Hurricane (April 26, 2009 – February 18, 2025) was a Special Operations canine of the United States Secret Service. He was a black Belgian Malinois recognized for his valor and bravery in 2014.

Hurricane served with his handler, Officer Marshall Mirarchi, for four years on the Secret Service's elite Emergency Response Team, a unit within the Special Operations Division. As part of the ERT's tactical canine unit, Hurricane protected the President of the United States, the vice president, their families, and visiting dignitaries.

On October 22, 2014, Hurricane protected President Barack Obama and the First Family from an intruder who had scaled the perimeter fence of the White House and was heading towards the residence. When the first attempt at intercepting the intruder was unsuccessful, Hurricane was given the go ahead by Mirarchi. Despite being repeatedly punched, kicked and swung around by the intruder, Hurricane kept a hold until armed officers were able to apprehend the intruder.
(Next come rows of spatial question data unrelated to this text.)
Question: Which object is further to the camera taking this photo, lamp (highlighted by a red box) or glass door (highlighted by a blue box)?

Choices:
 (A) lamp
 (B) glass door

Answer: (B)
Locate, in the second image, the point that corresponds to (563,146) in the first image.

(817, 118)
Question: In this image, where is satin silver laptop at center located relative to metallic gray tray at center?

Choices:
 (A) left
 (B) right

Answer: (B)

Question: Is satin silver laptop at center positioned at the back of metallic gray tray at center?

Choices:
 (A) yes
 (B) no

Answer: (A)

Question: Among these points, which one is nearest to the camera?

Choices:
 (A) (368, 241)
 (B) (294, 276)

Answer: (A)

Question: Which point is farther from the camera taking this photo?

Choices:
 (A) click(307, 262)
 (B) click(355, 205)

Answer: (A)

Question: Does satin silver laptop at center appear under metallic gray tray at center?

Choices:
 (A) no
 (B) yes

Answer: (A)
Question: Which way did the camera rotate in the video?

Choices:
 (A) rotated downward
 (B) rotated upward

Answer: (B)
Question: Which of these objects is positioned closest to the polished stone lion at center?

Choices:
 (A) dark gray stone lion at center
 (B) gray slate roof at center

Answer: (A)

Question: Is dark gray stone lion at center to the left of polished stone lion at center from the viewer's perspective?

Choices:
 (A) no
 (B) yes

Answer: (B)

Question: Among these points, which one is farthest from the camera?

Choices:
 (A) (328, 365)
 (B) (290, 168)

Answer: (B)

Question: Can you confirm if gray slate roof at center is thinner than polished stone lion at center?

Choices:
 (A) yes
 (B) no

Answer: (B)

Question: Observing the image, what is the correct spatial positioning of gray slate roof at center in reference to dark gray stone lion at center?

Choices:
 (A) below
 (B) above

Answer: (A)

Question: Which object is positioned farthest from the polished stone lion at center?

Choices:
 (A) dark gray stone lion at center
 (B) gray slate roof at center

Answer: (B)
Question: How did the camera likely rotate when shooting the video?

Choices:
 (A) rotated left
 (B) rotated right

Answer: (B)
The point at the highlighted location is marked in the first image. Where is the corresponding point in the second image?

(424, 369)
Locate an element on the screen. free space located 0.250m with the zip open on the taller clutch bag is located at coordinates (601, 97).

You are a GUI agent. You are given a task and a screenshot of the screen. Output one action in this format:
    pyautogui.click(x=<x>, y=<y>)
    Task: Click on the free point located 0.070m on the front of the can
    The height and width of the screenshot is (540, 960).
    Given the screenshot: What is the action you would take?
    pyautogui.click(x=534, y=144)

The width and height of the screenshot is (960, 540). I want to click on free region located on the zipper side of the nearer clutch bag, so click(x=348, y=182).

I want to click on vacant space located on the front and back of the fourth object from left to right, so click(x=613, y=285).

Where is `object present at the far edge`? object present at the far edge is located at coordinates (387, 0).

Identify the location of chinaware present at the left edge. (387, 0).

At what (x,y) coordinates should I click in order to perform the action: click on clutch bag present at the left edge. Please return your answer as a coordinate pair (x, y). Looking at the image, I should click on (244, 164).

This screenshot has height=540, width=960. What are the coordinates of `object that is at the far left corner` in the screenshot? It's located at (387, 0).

Hurricane was medically retired from the U.S. Secret Service on September 20, 2016, due to injuries sustained in the attack, and was adopted by Mirarchi. On February 18, 2025, Hurricane died at the age of 15.

== Awards ==
K9 Hurricane was recognized for his bravery and heroic actions over the years:

- 2014: The US Secret Service presented Hurricane and Mirarchi with the Award for Meritorious Service.
- 2015: Hurricane and Mirarchi were awarded the Secretary's Award for Valor by the US Department of Homeland Security, the first award ever presented to U.S. Secret Service canine.
- 2016: Hurricane was the recipient of the Animal Medical Center in New York City's Top Dog Award.
- 2019: Hurricane was presented with Great Britain's PDSA Order of Merit for Outstanding Devotion and Service to Society, the first international recipient of the award.
- 2022: In a ceremony at the U.S. Capitol on March 9, 2022, Hurricane became the first recipient of the Animals in War & Peace Distinguished Service Medal.